At Hillary House, we are getting closer to setting up our World War One exhibit opening August 20th. We are getting materials ready and gathering artifacts, but did you know that we have some artifacts belonging to military history on display all the time? Belonging to Robert William Hillary, this sword served both him and his son in the Holland Landing Summer Militia Camps.
Decorative features of the sword on the blade reads CANADA MILITIA encircling a beaver, and a crown on the opposite side. There is a worn Black Leather Acorn Tassel attached to the sword. It could possibly be a heavily faded brown leather tassel, which would have been used almost universally during WW1 on soldiers’ swords. Although this would have been attached for decorative reasons at this time, during the Qing Dynasty (1644-1912), some training styles made use of the tassel to keep the sword attached in case of disarmament. The makers mark reads “FIRMIN & SONS 153 STRAND & 13 CONDUIT St LONDON” and on the opposite side is a Star of David. The guard has a “VR” Victorian cypher in the center of it. This intertwined royal cypher is for Queen Victoria. The scabbard with the sword is leather and steel. The scabbard covers the blade, and on this one, the end is broken from the rest of the scabbard. For parade and combat uses, some swords came with two scabbards, one brass, and the other leather.
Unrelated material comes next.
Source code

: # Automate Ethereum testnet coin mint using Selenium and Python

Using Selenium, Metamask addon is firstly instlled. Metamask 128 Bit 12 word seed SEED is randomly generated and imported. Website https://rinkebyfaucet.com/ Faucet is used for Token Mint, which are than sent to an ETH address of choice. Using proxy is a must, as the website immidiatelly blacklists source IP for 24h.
Firmin and Sons earliest references go back to 1677 (older than the Bank of England) where Thomas Firmin’s name appears on the “List of Names of Merchants in London”. Firmin was a button maker initially. These buttons appeared on military uniforms from Britain, gaining world renowned recognition. In 1838, the company added “Sword Cutlers” to their list of Services. Since King George II, Firmin and Sons outfit military ceremonial dress and the Household Cavalry Mounted Regiment Helmets and Cuirasses by hand.